◆ Data ◆
--- START ---

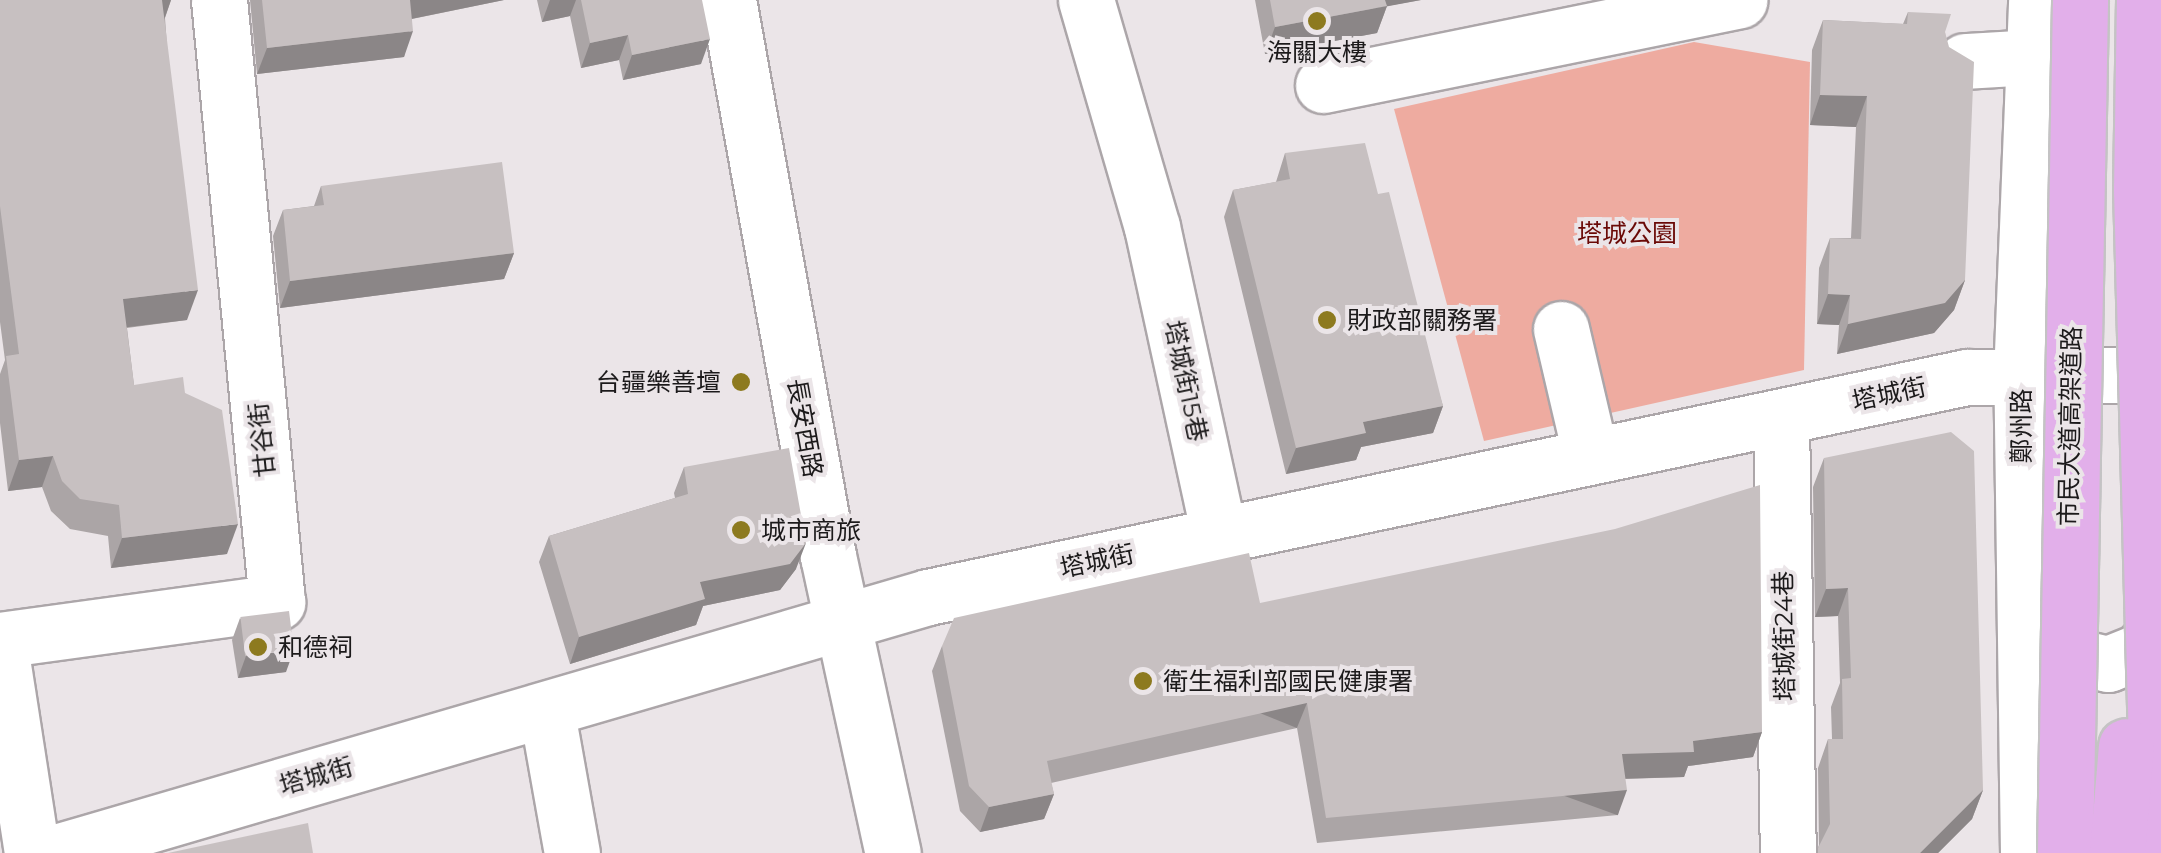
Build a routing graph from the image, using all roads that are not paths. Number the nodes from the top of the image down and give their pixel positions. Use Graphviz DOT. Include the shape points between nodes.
graph roads {
  1 [pos="219,0"];
  2 [pos="728,0"];
  3 [pos="1086,0"];
  4 [pos="1740,0"];
  5 [pos="2028,0"];
  6 [pos="2036,0"];
  7 [pos="2080,0"];
  8 [pos="2144,0"];
  9 [pos="1965,61"];
  10 [pos="2043,72"];
  11 [pos="1323,85"];
  12 [pos="1997,258"];
  13 [pos="1561,329"];
  14 [pos="2161,374"];
  15 [pos="2021,376"];
  16 [pos="1781,418"];
  17 [pos="1590,453"];
  18 [pos="2149,462"];
  19 [pos="2068,502"];
  20 [pos="1219,535"];
  21 [pos="2022,606"];
  22 [pos="842,625"];
  23 [pos="2161,626"];
  24 [pos="0,643"];
  25 [pos="2026,690"];
  26 [pos="2161,698"];
  27 [pos="547,713"];
  28 [pos="2107,841"];
  29 [pos="32,853"];
  30 [pos="53,853"];
  31 [pos="572,853"];
  32 [pos="893,853"];
  33 [pos="1788,853"];
  34 [pos="2028,853"];
  35 [pos="2064,853"];
  36 [pos="2158,853"];
  1 -- 24 [label="street, 甘谷街" via="277,602"];
  2 -- 22 [label="street, 長安西路"];
  3 -- 20 [label="street, 塔城街15巷" via="1152,226"];
  4 -- 11 [label="street"];
  5 -- 6 [label="street"];
  6 -- 10 [label="street, 鄭州路"];
  7 -- 19 [label="highway, 市民大道高架道路, bridge"];
  8 -- 18 [label="highway, bridge"];
  9 -- 10 [label="street"];
  10 -- 12 [label="street" via="2008,83"];
  10 -- 15 [label="street, 鄭州路"];
  13 -- 17 [label="street"];
  14 -- 15 [label="street, 塔城街"];
  15 -- 16 [label="street, 塔城街" via="1967,377"];
  15 -- 21 [label="street, 鄭州路"];
  16 -- 17 [label="street, 塔城街"];
  16 -- 33 [label="street, 塔城街24巷"];
  17 -- 20 [label="street, 塔城街"];
  18 -- 28 [label="highway, bridge"];
  18 -- 36 [label="highway, bridge"];
  19 -- 28 [label="highway, bridge"];
  19 -- 35 [label="highway, 市民大道高架道路, bridge"];
  20 -- 22 [label="street, 塔城街" via="928,597"];
  21 -- 23 [label="street" via="2069,655 2108,664 2140,651"];
  21 -- 25 [label="street, 鄭州路"];
  22 -- 27 [label="street, 塔城街"];
  22 -- 32 [label="street, 長安西路"];
  24 -- 29 [label="street, 甘谷街"];
  25 -- 28 [label="street"];
  25 -- 34 [label="street, 鄭州路"];
  26 -- 28 [label="street"];
  27 -- 30 [label="street, 塔城街"];
  27 -- 31 [label="street"];
}
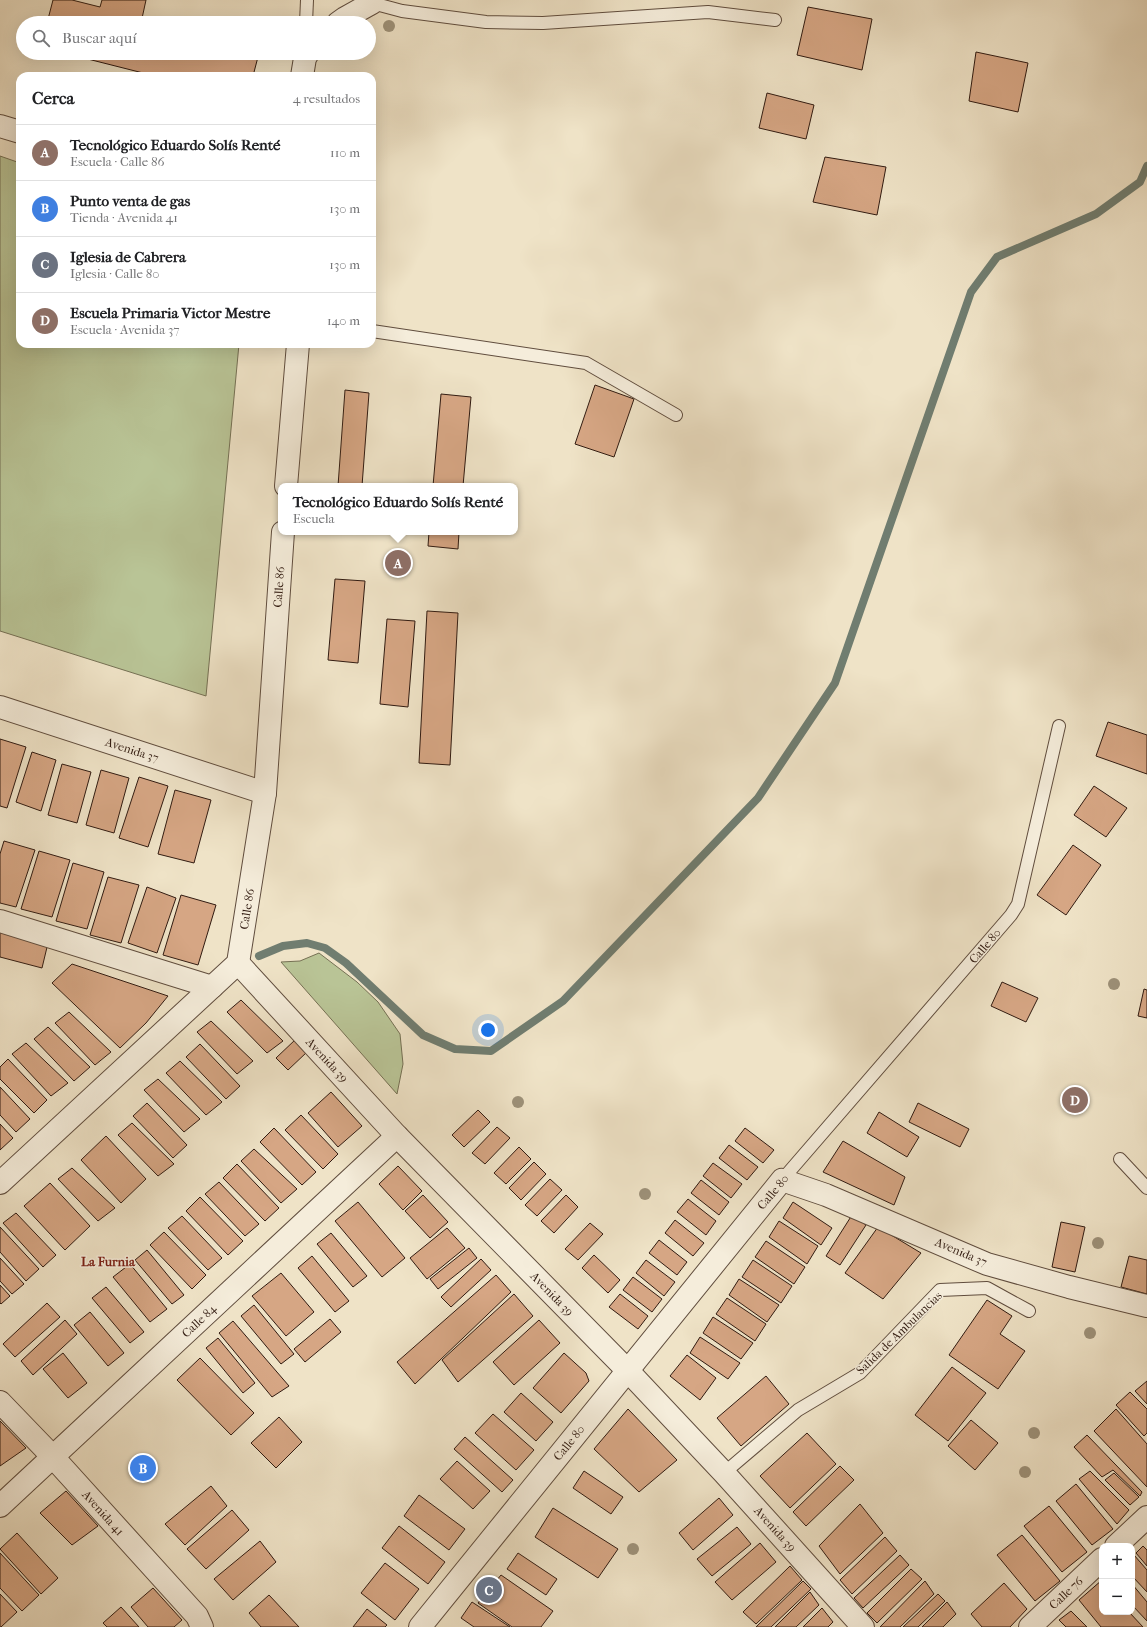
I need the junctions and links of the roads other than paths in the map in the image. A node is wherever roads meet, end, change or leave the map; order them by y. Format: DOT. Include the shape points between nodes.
graph roads {
  1 [pos="307,0"];
  2 [pos="374,1"];
  3 [pos="306,16"];
  4 [pos="348,16"];
  5 [pos="775,20"];
  6 [pos="0,126"];
  7 [pos="16,131"];
  8 [pos="376,332"];
  9 [pos="298,348"];
  10 [pos="676,415"];
  11 [pos="286,483"];
  12 [pos="283,535"];
  13 [pos="0,707"];
  14 [pos="1058,726"];
  15 [pos="265,793"];
  16 [pos="0,921"];
  17 [pos="238,963"];
  18 [pos="212,987"];
  19 [pos="397,1136"];
  20 [pos="1120,1159"];
  21 [pos="782,1180"];
  22 [pos="0,1182"];
  23 [pos="1147,1188"];
  24 [pos="1147,1306"];
  25 [pos="1029,1311"];
  26 [pos="628,1371"];
  27 [pos="0,1402"];
  28 [pos="53,1457"];
  29 [pos="724,1473"];
  30 [pos="0,1506"];
  31 [pos="1147,1517"];
  32 [pos="1119,1543"];
  33 [pos="1099,1562"];
  34 [pos="202,1627"];
  35 [pos="420,1627"];
  36 [pos="863,1627"];
  37 [pos="1030,1627"];
  1 -- 3 [label="lane"];
  2 -- 4 [label="street"];
  2 -- 5 [label="lane" via="402,11 486,22 543,23 708,12"];
  6 -- 7 [label="street"];
  8 -- 10 [label="lane" via="586,363"];
  9 -- 11 [label="street"];
  12 -- 15 [label="street, Calle 86"];
  13 -- 15 [label="street, Avenida 37"];
  14 -- 21 [label="lane, Calle 80" via="1018,904"];
  15 -- 17 [label="street, Calle 86"];
  16 -- 18 [label="street"];
  17 -- 18 [label="street"];
  17 -- 19 [label="street, Avenida 39"];
  18 -- 22 [label="street"];
  19 -- 26 [label="street, Avenida 39"];
  19 -- 28 [label="street, Calle 84"];
  20 -- 23 [label="lane"];
  21 -- 24 [label="street, Avenida 37" via="826,1195 987,1264"];
  21 -- 26 [label="street, Calle 80"];
  25 -- 29 [label="lane, Salida de Ambulancias" via="987,1288 940,1290 860,1373 798,1410"];
  26 -- 29 [label="street, Avenida 39"];
  26 -- 35 [label="street, Calle 80"];
  27 -- 28 [label="street, Avenida 41"];
  28 -- 30 [label="street, Calle 84"];
  28 -- 34 [label="street, Avenida 41" via="197,1616"];
  29 -- 36 [label="street, Avenida 39"];
  31 -- 32 [label="street"];
  33 -- 37 [label="street, Calle 76"];
}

--- END ---

◆ What you have to do ◆
The entries are to be transcribed word for word, without their images.

◆ Written response ◆
Build a routing graph from the image, using all roads that are not paths. Number the nodes from the top of the image down and give their pixel positions. Use Graphviz DOT. Include the shape points between nodes.
graph roads {
  1 [pos="219,0"];
  2 [pos="728,0"];
  3 [pos="1086,0"];
  4 [pos="1740,0"];
  5 [pos="2028,0"];
  6 [pos="2036,0"];
  7 [pos="2080,0"];
  8 [pos="2144,0"];
  9 [pos="1965,61"];
  10 [pos="2043,72"];
  11 [pos="1323,85"];
  12 [pos="1997,258"];
  13 [pos="1561,329"];
  14 [pos="2161,374"];
  15 [pos="2021,376"];
  16 [pos="1781,418"];
  17 [pos="1590,453"];
  18 [pos="2149,462"];
  19 [pos="2068,502"];
  20 [pos="1219,535"];
  21 [pos="2022,606"];
  22 [pos="842,625"];
  23 [pos="2161,626"];
  24 [pos="0,643"];
  25 [pos="2026,690"];
  26 [pos="2161,698"];
  27 [pos="547,713"];
  28 [pos="2107,841"];
  29 [pos="32,853"];
  30 [pos="53,853"];
  31 [pos="572,853"];
  32 [pos="893,853"];
  33 [pos="1788,853"];
  34 [pos="2028,853"];
  35 [pos="2064,853"];
  36 [pos="2158,853"];
  1 -- 24 [label="street, 甘谷街" via="277,602"];
  2 -- 22 [label="street, 長安西路"];
  3 -- 20 [label="street, 塔城街15巷" via="1152,226"];
  4 -- 11 [label="street"];
  5 -- 6 [label="street"];
  6 -- 10 [label="street, 鄭州路"];
  7 -- 19 [label="highway, 市民大道高架道路, bridge"];
  8 -- 18 [label="highway, bridge"];
  9 -- 10 [label="street"];
  10 -- 12 [label="street" via="2008,83"];
  10 -- 15 [label="street, 鄭州路"];
  13 -- 17 [label="street"];
  14 -- 15 [label="street, 塔城街"];
  15 -- 16 [label="street, 塔城街" via="1967,377"];
  15 -- 21 [label="street, 鄭州路"];
  16 -- 17 [label="street, 塔城街"];
  16 -- 33 [label="street, 塔城街24巷"];
  17 -- 20 [label="street, 塔城街"];
  18 -- 28 [label="highway, bridge"];
  18 -- 36 [label="highway, bridge"];
  19 -- 28 [label="highway, bridge"];
  19 -- 35 [label="highway, 市民大道高架道路, bridge"];
  20 -- 22 [label="street, 塔城街" via="928,597"];
  21 -- 23 [label="street" via="2069,655 2108,664 2140,651"];
  21 -- 25 [label="street, 鄭州路"];
  22 -- 27 [label="street, 塔城街"];
  22 -- 32 [label="street, 長安西路"];
  24 -- 29 [label="street, 甘谷街"];
  25 -- 28 [label="street"];
  25 -- 34 [label="street, 鄭州路"];
  26 -- 28 [label="street"];
  27 -- 30 [label="street, 塔城街"];
  27 -- 31 [label="street"];
}
I need the junctions and links of the roads other than paths in the map in the image. A node is wherever roads meet, end, change or leave the map; order them by y. Format: DOT. Include the shape points between nodes.
graph roads {
  1 [pos="307,0"];
  2 [pos="374,1"];
  3 [pos="306,16"];
  4 [pos="348,16"];
  5 [pos="775,20"];
  6 [pos="0,126"];
  7 [pos="16,131"];
  8 [pos="376,332"];
  9 [pos="298,348"];
  10 [pos="676,415"];
  11 [pos="286,483"];
  12 [pos="283,535"];
  13 [pos="0,707"];
  14 [pos="1058,726"];
  15 [pos="265,793"];
  16 [pos="0,921"];
  17 [pos="238,963"];
  18 [pos="212,987"];
  19 [pos="397,1136"];
  20 [pos="1120,1159"];
  21 [pos="782,1180"];
  22 [pos="0,1182"];
  23 [pos="1147,1188"];
  24 [pos="1147,1306"];
  25 [pos="1029,1311"];
  26 [pos="628,1371"];
  27 [pos="0,1402"];
  28 [pos="53,1457"];
  29 [pos="724,1473"];
  30 [pos="0,1506"];
  31 [pos="1147,1517"];
  32 [pos="1119,1543"];
  33 [pos="1099,1562"];
  34 [pos="202,1627"];
  35 [pos="420,1627"];
  36 [pos="863,1627"];
  37 [pos="1030,1627"];
  1 -- 3 [label="lane"];
  2 -- 4 [label="street"];
  2 -- 5 [label="lane" via="402,11 486,22 543,23 708,12"];
  6 -- 7 [label="street"];
  8 -- 10 [label="lane" via="586,363"];
  9 -- 11 [label="street"];
  12 -- 15 [label="street, Calle 86"];
  13 -- 15 [label="street, Avenida 37"];
  14 -- 21 [label="lane, Calle 80" via="1018,904"];
  15 -- 17 [label="street, Calle 86"];
  16 -- 18 [label="street"];
  17 -- 18 [label="street"];
  17 -- 19 [label="street, Avenida 39"];
  18 -- 22 [label="street"];
  19 -- 26 [label="street, Avenida 39"];
  19 -- 28 [label="street, Calle 84"];
  20 -- 23 [label="lane"];
  21 -- 24 [label="street, Avenida 37" via="826,1195 987,1264"];
  21 -- 26 [label="street, Calle 80"];
  25 -- 29 [label="lane, Salida de Ambulancias" via="987,1288 940,1290 860,1373 798,1410"];
  26 -- 29 [label="street, Avenida 39"];
  26 -- 35 [label="street, Calle 80"];
  27 -- 28 [label="street, Avenida 41"];
  28 -- 30 [label="street, Calle 84"];
  28 -- 34 [label="street, Avenida 41" via="197,1616"];
  29 -- 36 [label="street, Avenida 39"];
  31 -- 32 [label="street"];
  33 -- 37 [label="street, Calle 76"];
}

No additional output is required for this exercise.